= Anders Gullberg =

Swedish scientist and writer

Karl Anders Torbjörn Gullberg (born 1947) is a Swedish social scientist, urban historian, technology historian, and former adjunct professor at the Division of History of Science, Technology and Environment at the KTH Royal Institute of Technology, Stockholm.

Gullberg was the head of Kommittén för Stockholmsforskning (Stockholm Research) and Stockholmia Publishing from 2005–14. He currently works for the Centre for Sustainable Communications at KTH.

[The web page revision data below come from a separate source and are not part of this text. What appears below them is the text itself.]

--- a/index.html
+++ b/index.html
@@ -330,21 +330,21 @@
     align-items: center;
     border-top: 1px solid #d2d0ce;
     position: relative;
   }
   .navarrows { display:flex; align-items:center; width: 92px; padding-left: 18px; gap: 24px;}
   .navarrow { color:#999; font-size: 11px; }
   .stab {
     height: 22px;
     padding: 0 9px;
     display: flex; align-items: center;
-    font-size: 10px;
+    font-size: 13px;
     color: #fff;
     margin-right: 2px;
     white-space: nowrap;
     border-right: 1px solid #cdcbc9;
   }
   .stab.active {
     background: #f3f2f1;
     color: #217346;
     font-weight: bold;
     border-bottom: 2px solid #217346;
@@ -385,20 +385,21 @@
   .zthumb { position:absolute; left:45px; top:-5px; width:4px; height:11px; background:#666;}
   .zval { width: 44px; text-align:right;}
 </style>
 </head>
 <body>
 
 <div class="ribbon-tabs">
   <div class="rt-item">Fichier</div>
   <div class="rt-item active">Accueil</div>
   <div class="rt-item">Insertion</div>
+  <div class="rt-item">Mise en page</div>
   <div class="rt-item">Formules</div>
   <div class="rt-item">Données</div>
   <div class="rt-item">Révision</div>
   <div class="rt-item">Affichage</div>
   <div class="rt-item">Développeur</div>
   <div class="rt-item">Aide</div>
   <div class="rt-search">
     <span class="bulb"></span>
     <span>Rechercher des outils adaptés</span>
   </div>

Gullberg has published several books and articles, notably City – drömmen om ett nytt hjärta (City – the dream of a new heart), a history and study of the redevelopment of Stockholm's Central Business District 1951–79. He has also published Images of the Future City: Time and space for sustainable development (with Mattias Höjer and Ronny Pettersson), a vision of the sustainable city of the future, and Congestion Taxes in City Traffic: Lessons learnt from the Stockholm Trial (with Karolina Isaksson).

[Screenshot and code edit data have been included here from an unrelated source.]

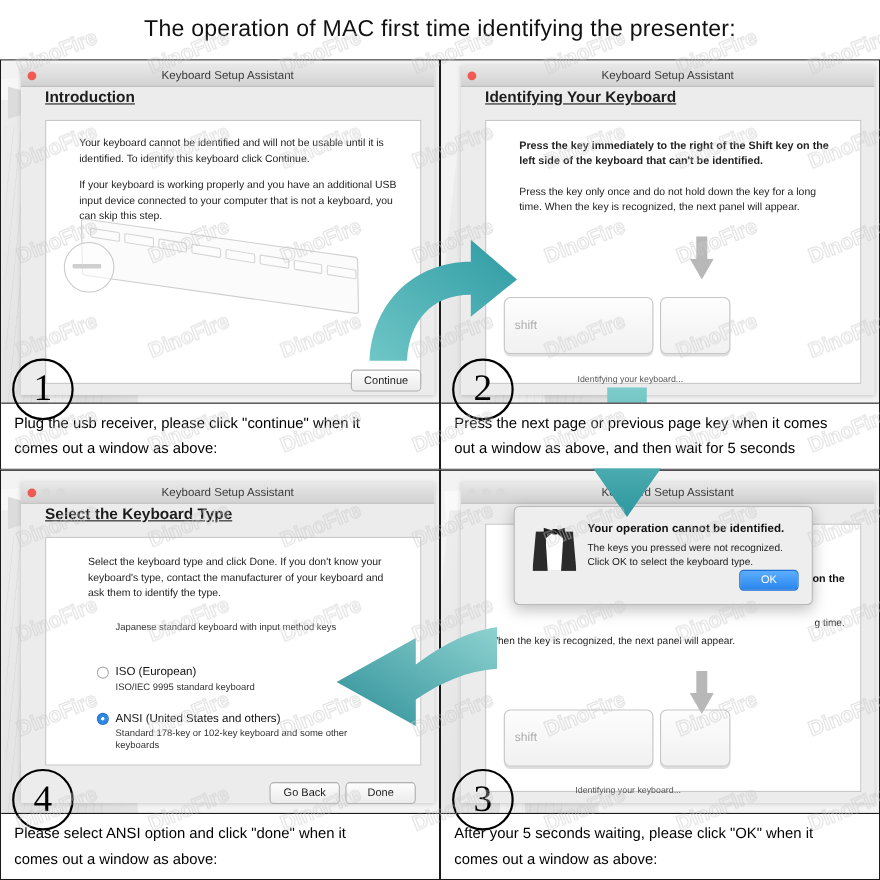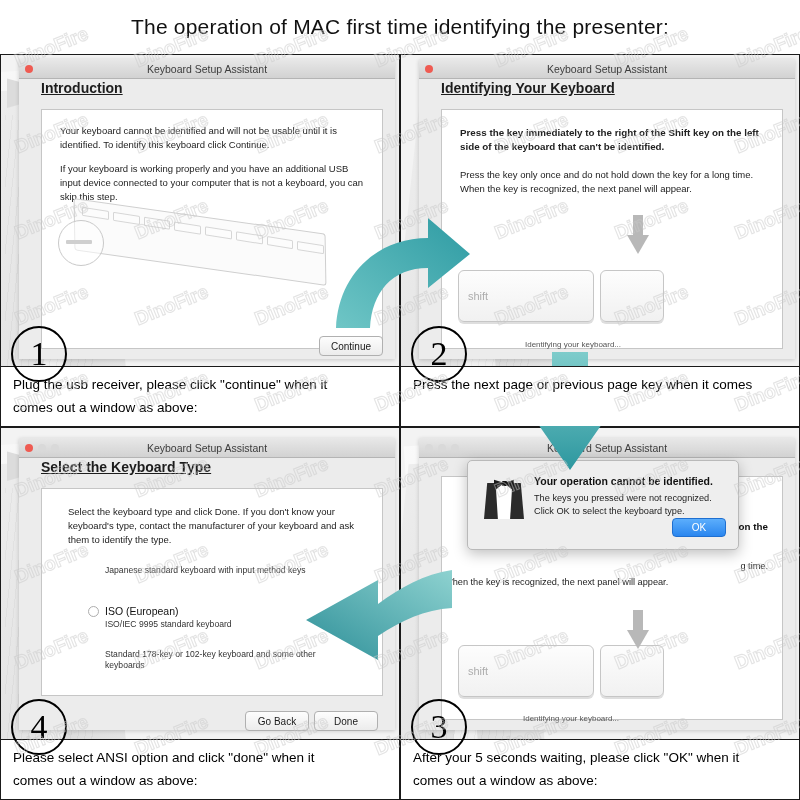--- a/index.html
+++ b/index.html
@@ -46,21 +46,21 @@
   .titlebar .tt{font-size:10.5px;color:#3c3c3c;}
   .lights{position:absolute;left:6px;top:5.5px;display:flex;gap:5px;}
   .lt{width:8px;height:8px;border-radius:50%;}
   .lt.r{background:#ef5b52;} .lt.y{background:#d9d9d9;} .lt.g{background:#d9d9d9;}
   .winbody{position:relative;background:#ececec;height:calc(100% - 20px);}
   .wintitle{font-size:14px;font-weight:bold;color:#1d1d1d;padding:1px 0 7px 22px;text-decoration:underline;}
   .panel{position:absolute;left:22px;right:12px;top:30px;bottom:10px;
          background:#fff;border:1px solid #c6c6c6;}
   .ptext{font-size:9.5px;line-height:14px;color:#222;padding:14px 18px 0 18px;}
   .ptext.b{font-weight:bold;font-size:9.8px;}
-  .ptext p{margin:0 0 10px 0;}
+  .ptext p{margin:0 0 10px 12px;}
 
   
   .btn{position:absolute;background:linear-gradient(to bottom,#fdfdfd,#ececec);
        border:1px solid #b0b0b0;border-radius:4px;font-size:10px;color:#1a1a1a;
        display:flex;align-items:center;justify-content:center;height:18px;}
 
   
   .backdrop{position:absolute;inset:0;overflow:hidden;background:#f3f3f3;}
   .tux-shirt{position:absolute;left:-10px;top:14px;width:120px;height:330px;
     background:linear-gradient(105deg,#fafafa 0%,#f2f2f2 45%,#e6e6e6 100%);
@@ -248,20 +248,21 @@
       </div>
       <div class="downarrow" style="left:226px;top:160px;z-index:12;">
         <div class="stem"></div>
           <div class="head"></div>
       </div>
       <div class="statusline" style="left:124px;top:285px;z-index:12;">Identifying your keyboard...</div>
 
       <div class="step">2</div>
       <div class="caption">
         <span>Press the next page or previous page key when it comes</span>
+        <span>out a window as above, and then wait for 5 seconds</span>
       </div>
     </div>
 
     <div class="cell c3">
       <div class="backdrop">
         <div class="tux-shirt"></div>
           <div class="tux-lapelL"></div>
           <div class="tux-lapelR"></div>
         <div class="tux-stripes"></div>
         <div class="bow">
@@ -293,20 +294,24 @@
 
             <div class="radio-item" style="top:116px;">
               <div class="rrow">
                 <span class="rc"></span>
                 <span class="rlab">ISO (European)</span>
               </div>
               <div class="rsub">ISO/IEC 9995 standard keyboard</div>
             </div>
 
             <div class="radio-item" style="top:158px;width:240px;">
+              <div class="rrow">
+                <span class="rc on"></span>
+                <span class="rlab">ANSI (United States and others)</span>
+              </div>
               <div class="rsub">Standard 178-key or 102-key keyboard and some other keyboards</div>
             </div>
           </div>
         </div>
       </div>
 
       <div class="btn" style="left:244px;top:283px;width:62px;">Go Back</div>
       <div class="btn" style="left:313px;top:283px;width:62px;">Done</div>
 
       <div class="step">4</div>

Gullberg has recently launched the vision of an Integrated Information and Payment Platform for solving traffic problems in urban transport.

== Publications in English ==

- 2004 – City building regimes in post-war Stockholm. (with Arne Kaijser).
- 2009 – Congestion taxes in city traffic: lessons learnt from the Stockholm trial. (with Karolina Isaksson, Greger Henriksson and Jonas Eliasson). Lund: Nordic Academic Press.
- 2011 – Images of the future city: time and space for sustainable development. (with Mattias Höjer and Ronny Pettersson). London: Springer.

===Stockholm CBD Renewal===
- 1991 – Long Swings, Rent Gaps and Structures of Building Provision. (with Eric Clark)
- 1997 – Power struggles in the making and taking of rent gaps. (with Eric Clark)
- 2014, 1994 – The Stockholm CBD Renewal 1951–1978 Good Business or Planning Disaster? Urbancity.

===Integrated Information and Payment Platform in Urban Transport===
- 2012 – Urban transport is a useless service.
- 2012, 2015 – Integrated Information and Payment Platform.
- 2014 – A two minutes vision: An open digital platform in urban transport.
- 2015 – Here is the unused capacity in urban traffic.
- 2015 – Digital platform can eliminate queues, with Anna Kramers. A version of this text was originally published in the Swedish daily newspaper, Dagens Nyheter 12 April.
- 2016 – Letter to the Editor Economist The future of personal transport, Economist January 9, 2016: The driverless, car-sharing road ahead.
- 2016 – Urban traffic without queues. A movie with English subtitles.